Deshalb ist es ein Trick, um die alte Linie fortzuführen, nämlich die in Wahrheit ohnehin schon Begünstigten über Steuersenkungen immer weiter zu begünstigen. Das ist die wahre Strategie, die dahinter steckt, und das Vehikel der Debatte um Armut wird eigentlich nur missbraucht. Dagegen müssen wir uns wehren, das ist eine reale Gefahr.

(Beifall bei der SPD)

Es wird Sie nicht wundern, dass wir Sozialdemokraten weiter der Meinung sind, dass es notwendig ist, Mindestlöhne einzuführen. Es ist und bleibt unerträglich, dass auch in dieser Stadt Tausende von Menschen ganztags arbeiten und nicht in der Lage sind, von dieser Ganztagsarbeit ihren Lebensunterhalt zu finanzieren. Sie müssen bei der Stadt ankommen, die Hand aufhalten, Sozialhilfe beziehen und wir als Steuerzahler finanzieren das auch noch.

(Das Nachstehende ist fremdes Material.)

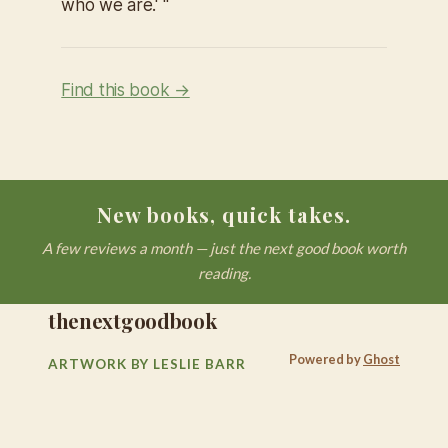
who we are.' "
Find this book →
New books, quick takes.
A few reviews a month — just the next good book worth
reading.
thenextgoodbook
Powered by
Ghost
ARTWORK BY LESLIE BARR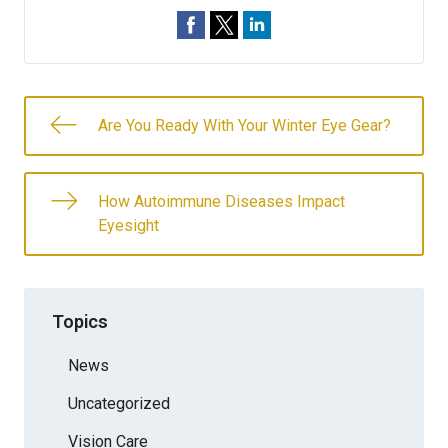
Are You Ready With Your Winter Eye Gear?
How Autoimmune Diseases Impact
Eyesight
Topics
News
Uncategorized
Vision Care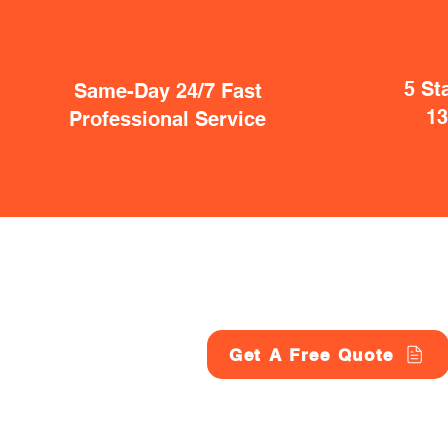
5 St
Same-Day 24/7 Fast
1
Professional Service
Get A Free Quote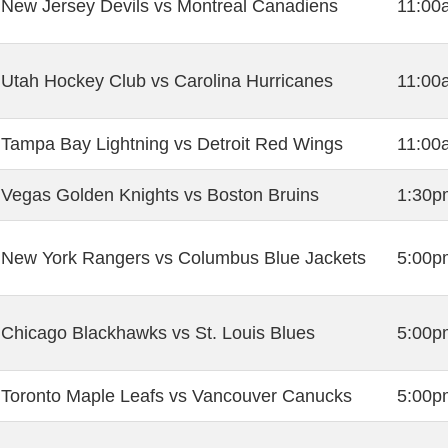
New Jersey Devils vs Montreal Canadiens
11:00
Utah Hockey Club vs Carolina Hurricanes
11:00
Tampa Bay Lightning vs Detroit Red Wings
11:00
Vegas Golden Knights vs Boston Bruins
1:30p
New York Rangers vs Columbus Blue Jackets
5:00p
Chicago Blackhawks vs St. Louis Blues
5:00p
Toronto Maple Leafs vs Vancouver Canucks
5:00p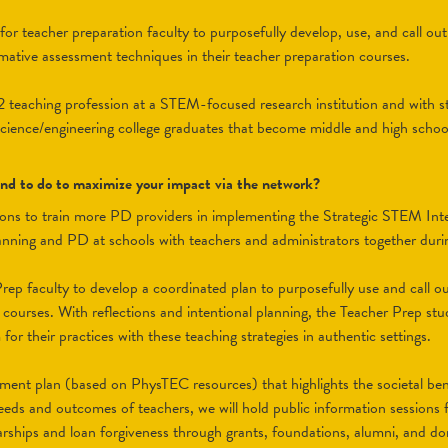
r teacher preparation faculty to purposefully develop, use, and call out 
rmative assessment techniques in their teacher preparation courses.
12 teaching profession at a STEM-focused research institution and with st
cience/engineering college graduates that become middle and high scho
tend to do to maximize your impact via the network?
tions to train more PD providers in implementing the Strategic STEM Int
planning and PD at schools with teachers and administrators together duri
rep faculty to develop a coordinated plan to purposefully use and call out
r courses. With reflections and intentional planning, the Teacher Prep stude
or their practices with these teaching strategies in authentic settings.
tment plan (based on PhysTEC resources) that highlights the societal be
eeds and outcomes of teachers, we will hold public information sessions f
larships and loan forgiveness through grants, foundations, alumni, and do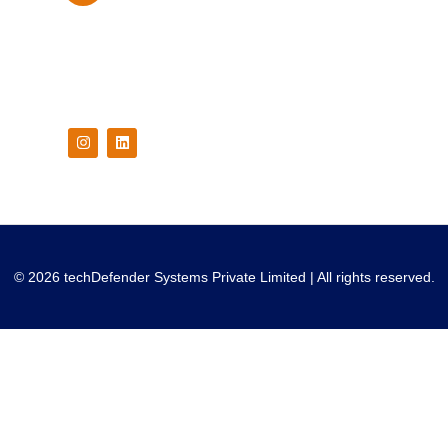
Follow Us On
© 2026 techDefender Systems Private Limited | All rights reserved.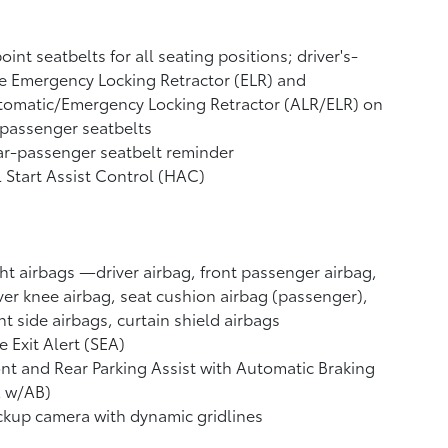
oint seatbelts for all seating positions; driver's-
e Emergency Locking Retractor (ELR) and
tomatic/Emergency Locking Retractor (ALR/ELR) on
 passenger seatbelts
r-passenger seatbelt reminder
l Start Assist Control (HAC)
ht airbags
—driver airbag, front passenger airbag,
ver knee airbag, seat cushion airbag (passenger),
nt side airbags, curtain shield airbags
e Exit Alert (SEA)
nt and Rear Parking Assist with Automatic Braking
A w/AB)
ckup camera
with dynamic gridlines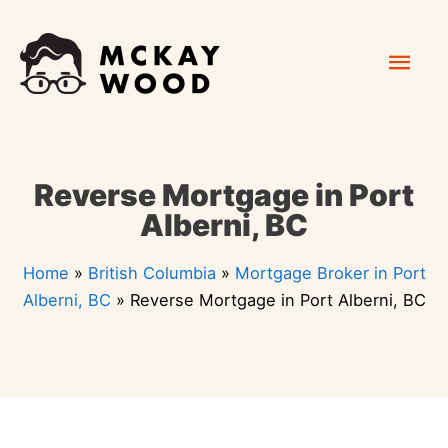
Skip
Mai
to
content
Men
Reverse Mortgage in Port
Alberni, BC
Home
»
British Columbia
»
Mortgage Broker in Port
Alberni, BC
»
Reverse Mortgage in Port Alberni, BC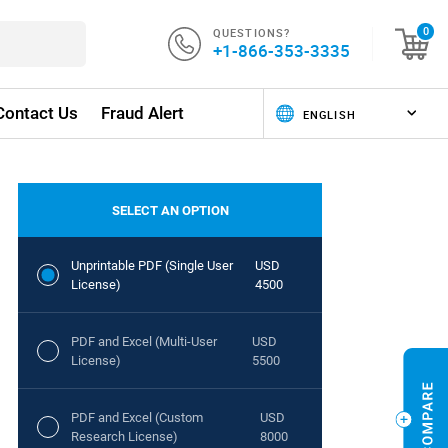
QUESTIONS?
0
+1-866-353-3335
Contact Us
Fraud Alert
SELECT AN OPTION
Unprintable PDF (Single User
USD
License)
4500
PDF and Excel (Multi-User
USD
License)
5500
PDF and Excel (Custom
USD
Research License)
8000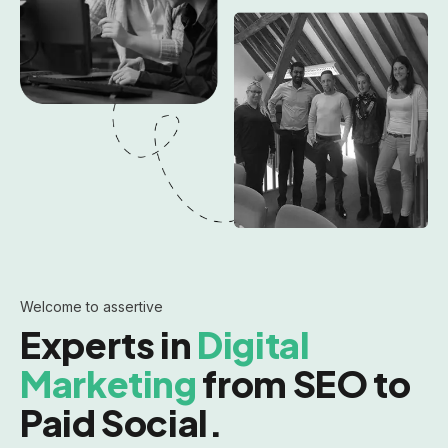
Welcome to assertive
Experts in
Digital
Marketing
from SEO to
Paid Social.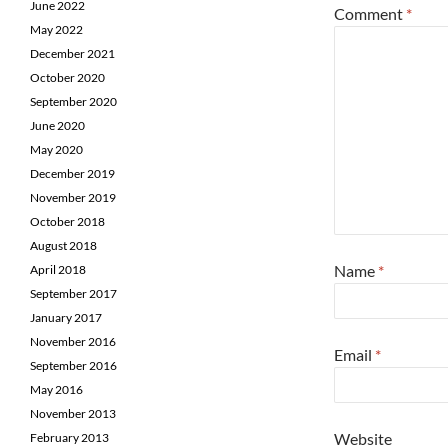
June 2022
Comment
*
May 2022
December 2021
October 2020
September 2020
June 2020
May 2020
December 2019
November 2019
October 2018
August 2018
Name
*
April 2018
September 2017
January 2017
November 2016
Email
*
September 2016
May 2016
November 2013
Website
February 2013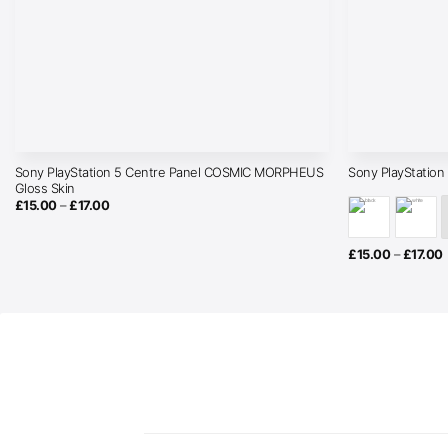
Sony PlayStation 5 Centre Panel COSMIC MORPHEUS
Sony PlayStation
Gloss Skin
Price
£
15.00
–
£
17.00
range:
£15.00
through
£17.00
P
£
15.00
–
£
17.00
r
£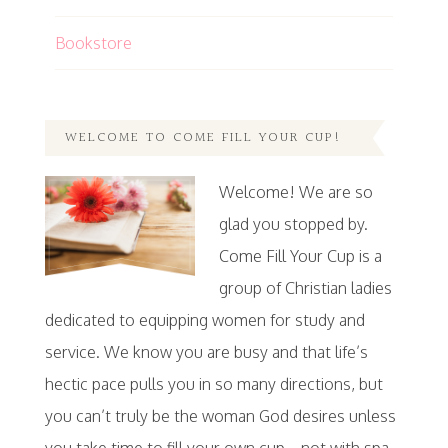
Bookstore
WELCOME TO COME FILL YOUR CUP!
Welcome! We are so
glad you stopped by.
Come Fill Your Cup is a
group of Christian ladies
dedicated to equipping women for study and
service. We know you are busy and that life’s
hectic pace pulls you in so many directions, but
you can’t truly be the woman God desires unless
you take time to fill your own cup…not with spa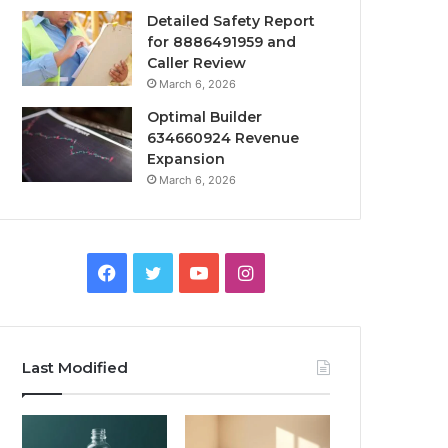
Detailed Safety Report
for 8886491959 and
Caller Review
March 6, 2026
Optimal Builder
634660924 Revenue
Expansion
March 6, 2026
Facebook
Twitter
YouTube
Instagram
Last Modified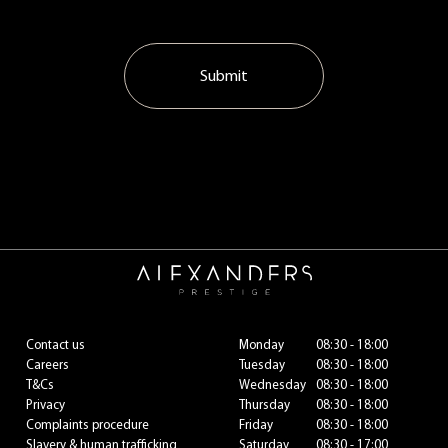
Submit
Contact us
Monday
08:30 - 18:00
Careers
Tuesday
08:30 - 18:00
T&Cs
Wednesday
08:30 - 18:00
Privacy
Thursday
08:30 - 18:00
Complaints procedure
Friday
08:30 - 18:00
Slavery & human trafficking
Saturday
08:30 - 17:00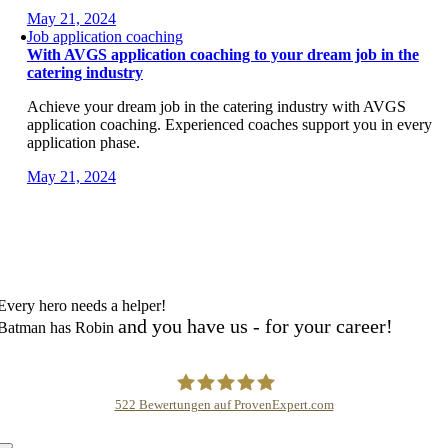
May 21, 2024
Job application coaching
With AVGS application coaching to your dream job in the
catering industry
Achieve your dream job in the catering industry with AVGS
application coaching. Experienced coaches support you in every
application phase.
May 21, 2024
Every hero needs a helper!
and you have us - for your career!
Batman has Robin
522
Bewertungen auf ProvenExpert.com
Karrierehelden /Career Heroes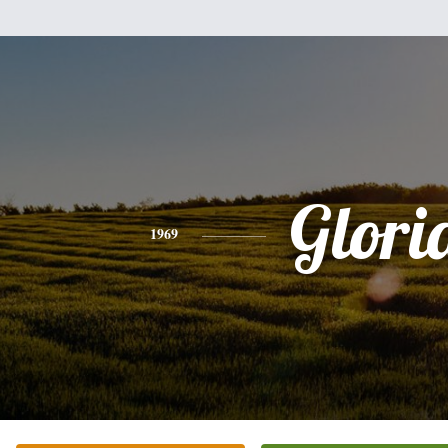
Glori
1969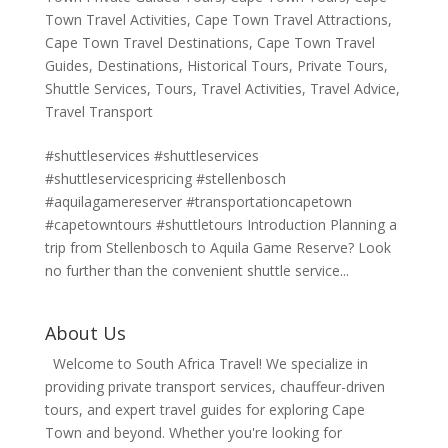
Town Travel Activities
,
Cape Town Travel Attractions
,
Cape Town Travel Destinations
,
Cape Town Travel
Guides
,
Destinations
,
Historical Tours
,
Private Tours
,
Shuttle Services
,
Tours
,
Travel Activities
,
Travel Advice
,
Travel Transport
#shuttleservices #shuttleservices
#shuttleservicespricing #stellenbosch
#aquilagamereserver #transportationcapetown
#capetowntours #shuttletours Introduction Planning a
trip from Stellenbosch to Aquila Game Reserve? Look
no further than the convenient shuttle service...
About Us
Welcome to South Africa Travel! We specialize in
providing private transport services, chauffeur-driven
tours, and expert travel guides for exploring Cape
Town and beyond. Whether you're looking for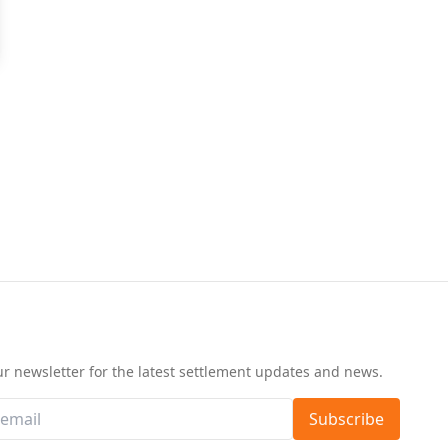
d
ur newsletter for the latest settlement updates and news.
Subscribe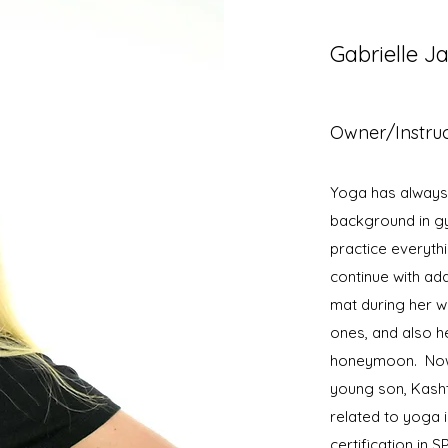
Gabrielle J
Owner/Instru
Yoga has always b
background in gy
practice everyth
continue with ad
mat during her w
ones, and also h
honeymoon. Nowa
young son, Kasht
related to yoga 
certification in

(Beifall bei der SPD und der LINKEN)

Auch aus einem anderen Grund ist es unerträglich, der jetzt schon bemerkbar ist. Die vielen Menschen, die durch die Niedriglöhne in Armutsverhältnisse gelangt sind, werden eine bittere Rechnung serviert bekommen, wenn sie in die Altersrente kommen, denn diese Niedriglöhne werden sich natürlich auch bei der Rentenzahlung bemerkbar machen. Das Ergebnis wird sein, dass sie, wenn sie davon nicht leben können, erneut bei der Stadt oder den Gemeinden stehen und sagen, wir brauchen ergänzende Unterstützung.

Meine Damen und Herren! Wenn Sie schon die Menschen wenig interessieren, die davon betroffen sind, so hat Sie in der Vergangenheit wenigstens interessiert, wenn der Staatssäckel belastet worden ist. Deshalb nehmen Sie zur Kenntnis, dass der Verzicht auf Mindestlöhne die Haushalte in Milliardenhöhe belastet und weiter belasten wird, wenn wir nicht gegensteuern.

(Beifall bei der SPD und bei Elisabeth Baum DIE LINKE)

Wir haben Anlass, ganz konkret hinzuschauen, wo in der Stadt die Probleme am größten sind, und darauf kommt es uns Sozialdemokraten besonders an. Wir wissen vieles über die Armutsentwicklung im Bundesvergleich, wir wissen manches über Hamburg, wir wissen aber ganz wenig über die Quartiere, wie sich die Armutsentwicklung in den Stadtteilen auswirkt, welche Folgen das für die Lebenslagen der Menschen hat. Ich setze auf die Damen und Herren der GAL. Unsere Unterstützung werden Sie in diesem Punkt haben, an die Frage konsequent heranzugehen und endlich zu Fakten zu kommen, die uns helfen, die Probleme besser zu lösen. – Schönen Dank.